However, the difficulties that arise with having a remote workforce aren’t an excuse for not giving new hires the attention and direction they need.
Your remote workers deserve as much attention and dedication as your in-office workers. Leaders need to provide remote workers with everything they need to do their job effectively, including a computer, desk, second screen, mouse, keyboard, and any other materials related to their role.
Consider making an effort to implement parts of the onboarding process specific to remote workers, too. While in-office new hires might get lunch covered by their team, remote workers can instead get a gift card for a food delivery voucher.
Tip #5: Do Everything You Can To Make New Hires Comfortable
The onboarding process shouldn’t be strenuous for you or new hires. By making all new employees comfortable, you can increase your chances of retaining them longer. When employees are happy and comfortable, they tend to be more efficient at work and stay with the company longer, which increases employee retention.

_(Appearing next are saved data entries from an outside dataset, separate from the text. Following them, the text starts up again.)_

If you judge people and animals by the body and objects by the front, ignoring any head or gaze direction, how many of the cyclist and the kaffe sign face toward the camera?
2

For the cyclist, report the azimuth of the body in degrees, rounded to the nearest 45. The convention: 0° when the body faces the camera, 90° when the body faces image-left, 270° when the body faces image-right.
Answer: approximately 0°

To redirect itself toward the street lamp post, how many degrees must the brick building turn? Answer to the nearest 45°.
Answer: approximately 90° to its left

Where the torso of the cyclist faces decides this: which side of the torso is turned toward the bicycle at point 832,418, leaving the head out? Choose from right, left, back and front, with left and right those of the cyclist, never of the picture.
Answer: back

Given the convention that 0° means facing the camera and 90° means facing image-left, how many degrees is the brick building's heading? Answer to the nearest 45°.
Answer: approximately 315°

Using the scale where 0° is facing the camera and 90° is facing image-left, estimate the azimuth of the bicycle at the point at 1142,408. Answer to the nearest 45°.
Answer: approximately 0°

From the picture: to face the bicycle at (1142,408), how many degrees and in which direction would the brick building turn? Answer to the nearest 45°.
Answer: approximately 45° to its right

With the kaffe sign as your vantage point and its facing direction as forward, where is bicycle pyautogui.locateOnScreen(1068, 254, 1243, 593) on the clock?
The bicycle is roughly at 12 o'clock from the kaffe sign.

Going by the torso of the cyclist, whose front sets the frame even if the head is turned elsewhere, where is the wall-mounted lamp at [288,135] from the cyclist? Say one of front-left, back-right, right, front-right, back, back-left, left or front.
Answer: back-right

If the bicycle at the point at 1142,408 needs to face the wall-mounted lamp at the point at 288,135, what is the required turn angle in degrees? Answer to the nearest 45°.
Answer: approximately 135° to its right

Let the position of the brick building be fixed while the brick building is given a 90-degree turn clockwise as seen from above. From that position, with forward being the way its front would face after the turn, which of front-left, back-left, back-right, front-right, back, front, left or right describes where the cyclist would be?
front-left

What makes a new hire feel comfortable varies from person to person. One new employee may prefer daily check-ins while another may want to dive right into work. Be willing to adjust the onboarding process as necessary.
Keep in mind that while creating and implementing a robust onboarding process is a lot of work, so is finding new talent in a highly competitive atmosphere. Taking the time to do onboarding right can save you a lot more time and energy down the road.